WORK ORDER. Your answer must match the entries below word for word.

GIVEN ENTRIES.
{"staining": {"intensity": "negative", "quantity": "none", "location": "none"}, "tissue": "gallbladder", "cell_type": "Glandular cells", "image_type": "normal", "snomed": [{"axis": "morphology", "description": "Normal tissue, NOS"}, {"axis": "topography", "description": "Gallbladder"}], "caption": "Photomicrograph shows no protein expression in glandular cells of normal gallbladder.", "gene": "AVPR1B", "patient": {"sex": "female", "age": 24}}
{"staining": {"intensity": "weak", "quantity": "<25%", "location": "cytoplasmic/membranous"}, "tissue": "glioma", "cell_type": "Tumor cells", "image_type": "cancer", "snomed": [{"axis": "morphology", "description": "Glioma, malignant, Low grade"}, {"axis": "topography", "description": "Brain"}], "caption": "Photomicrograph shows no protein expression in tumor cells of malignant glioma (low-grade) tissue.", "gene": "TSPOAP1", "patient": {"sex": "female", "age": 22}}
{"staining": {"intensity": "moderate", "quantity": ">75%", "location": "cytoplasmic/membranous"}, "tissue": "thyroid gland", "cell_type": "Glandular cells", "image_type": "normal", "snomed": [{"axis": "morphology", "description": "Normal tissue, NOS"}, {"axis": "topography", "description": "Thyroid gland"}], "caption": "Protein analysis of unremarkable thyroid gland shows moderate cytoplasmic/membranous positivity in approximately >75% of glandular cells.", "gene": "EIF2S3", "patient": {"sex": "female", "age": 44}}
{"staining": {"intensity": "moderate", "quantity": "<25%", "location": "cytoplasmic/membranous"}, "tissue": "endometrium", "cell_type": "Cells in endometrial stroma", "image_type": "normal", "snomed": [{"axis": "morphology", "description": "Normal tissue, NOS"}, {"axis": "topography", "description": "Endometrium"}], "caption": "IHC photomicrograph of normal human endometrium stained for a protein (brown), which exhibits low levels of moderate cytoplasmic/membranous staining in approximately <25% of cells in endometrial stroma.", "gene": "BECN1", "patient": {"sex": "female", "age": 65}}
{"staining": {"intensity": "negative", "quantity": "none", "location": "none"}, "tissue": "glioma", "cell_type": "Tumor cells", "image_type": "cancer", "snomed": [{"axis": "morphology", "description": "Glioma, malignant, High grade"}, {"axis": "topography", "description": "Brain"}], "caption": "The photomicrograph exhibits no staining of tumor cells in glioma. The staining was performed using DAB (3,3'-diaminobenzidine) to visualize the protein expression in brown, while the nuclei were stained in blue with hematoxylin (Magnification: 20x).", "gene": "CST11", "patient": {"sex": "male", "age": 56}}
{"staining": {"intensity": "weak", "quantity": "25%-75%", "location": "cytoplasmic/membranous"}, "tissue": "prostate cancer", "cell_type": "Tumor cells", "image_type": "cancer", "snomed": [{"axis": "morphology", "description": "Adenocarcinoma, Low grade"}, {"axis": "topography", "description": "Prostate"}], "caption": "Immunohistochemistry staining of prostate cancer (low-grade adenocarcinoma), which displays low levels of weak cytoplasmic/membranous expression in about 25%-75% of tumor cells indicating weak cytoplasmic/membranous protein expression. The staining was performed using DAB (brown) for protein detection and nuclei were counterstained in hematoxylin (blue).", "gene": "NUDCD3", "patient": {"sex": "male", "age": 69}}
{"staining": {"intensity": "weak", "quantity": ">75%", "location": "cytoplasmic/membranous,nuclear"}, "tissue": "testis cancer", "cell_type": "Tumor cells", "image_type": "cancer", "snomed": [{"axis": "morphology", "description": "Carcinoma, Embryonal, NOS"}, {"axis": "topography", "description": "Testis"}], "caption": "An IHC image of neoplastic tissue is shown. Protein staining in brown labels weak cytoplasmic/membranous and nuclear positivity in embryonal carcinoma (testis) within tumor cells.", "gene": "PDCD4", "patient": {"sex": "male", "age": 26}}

ANSWER FOR THE TASK.
{"staining": {"intensity": "negative", "quantity": "none", "location": "none"}, "tissue": "gallbladder", "cell_type": "Glandular cells", "image_type": "normal", "snomed": [{"axis": "morphology", "description": "Normal tissue, NOS"}, {"axis": "topography", "description": "Gallbladder"}], "caption": "Photomicrograph shows no protein expression in glandular cells of normal gallbladder.", "gene": "AVPR1B", "patient": {"sex": "female", "age": 24}}
{"staining": {"intensity": "weak", "quantity": "<25%", "location": "cytoplasmic/membranous"}, "tissue": "glioma", "cell_type": "Tumor cells", "image_type": "cancer", "snomed": [{"axis": "morphology", "description": "Glioma, malignant, Low grade"}, {"axis": "topography", "description": "Brain"}], "caption": "Photomicrograph shows no protein expression in tumor cells of malignant glioma (low-grade) tissue.", "gene": "TSPOAP1", "patient": {"sex": "female", "age": 22}}
{"staining": {"intensity": "moderate", "quantity": ">75%", "location": "cytoplasmic/membranous"}, "tissue": "thyroid gland", "cell_type": "Glandular cells", "image_type": "normal", "snomed": [{"axis": "morphology", "description": "Normal tissue, NOS"}, {"axis": "topography", "description": "Thyroid gland"}], "caption": "Protein analysis of unremarkable thyroid gland shows moderate cytoplasmic/membranous positivity in approximately >75% of glandular cells.", "gene": "EIF2S3", "patient": {"sex": "female", "age": 44}}
{"staining": {"intensity": "moderate", "quantity": "<25%", "location": "cytoplasmic/membranous"}, "tissue": "endometrium", "cell_type": "Cells in endometrial stroma", "image_type": "normal", "snomed": [{"axis": "morphology", "description": "Normal tissue, NOS"}, {"axis": "topography", "description": "Endometrium"}], "caption": "IHC photomicrograph of normal human endometrium stained for a protein (brown), which exhibits low levels of moderate cytoplasmic/membranous staining in approximately <25% of cells in endometrial stroma.", "gene": "BECN1", "patient": {"sex": "female", "age": 65}}
{"staining": {"intensity": "negative", "quantity": "none", "location": "none"}, "tissue": "glioma", "cell_type": "Tumor cells", "image_type": "cancer", "snomed": [{"axis": "morphology", "description": "Glioma, malignant, High grade"}, {"axis": "topography", "description": "Brain"}], "caption": "The photomicrograph exhibits no staining of tumor cells in glioma. The staining was performed using DAB (3,3'-diaminobenzidine) to visualize the protein expression in brown, while the nuclei were stained in blue with hematoxylin (Magnification: 20x).", "gene": "CST11", "patient": {"sex": "male", "age": 56}}
{"staining": {"intensity": "weak", "quantity": "25%-75%", "location": "cytoplasmic/membranous"}, "tissue": "prostate cancer", "cell_type": "Tumor cells", "image_type": "cancer", "snomed": [{"axis": "morphology", "description": "Adenocarcinoma, Low grade"}, {"axis": "topography", "description": "Prostate"}], "caption": "Immunohistochemistry staining of prostate cancer (low-grade adenocarcinoma), which displays low levels of weak cytoplasmic/membranous expression in about 25%-75% of tumor cells indicating weak cytoplasmic/membranous protein expression. The staining was performed using DAB (brown) for protein detection and nuclei were counterstained in hematoxylin (blue).", "gene": "NUDCD3", "patient": {"sex": "male", "age": 69}}
{"staining": {"intensity": "weak", "quantity": ">75%", "location": "cytoplasmic/membranous,nuclear"}, "tissue": "testis cancer", "cell_type": "Tumor cells", "image_type": "cancer", "snomed": [{"axis": "morphology", "description": "Carcinoma, Embryonal, NOS"}, {"axis": "topography", "description": "Testis"}], "caption": "An IHC image of neoplastic tissue is shown. Protein staining in brown labels weak cytoplasmic/membranous and nuclear positivity in embryonal carcinoma (testis) within tumor cells.", "gene": "PDCD4", "patient": {"sex": "male", "age": 26}}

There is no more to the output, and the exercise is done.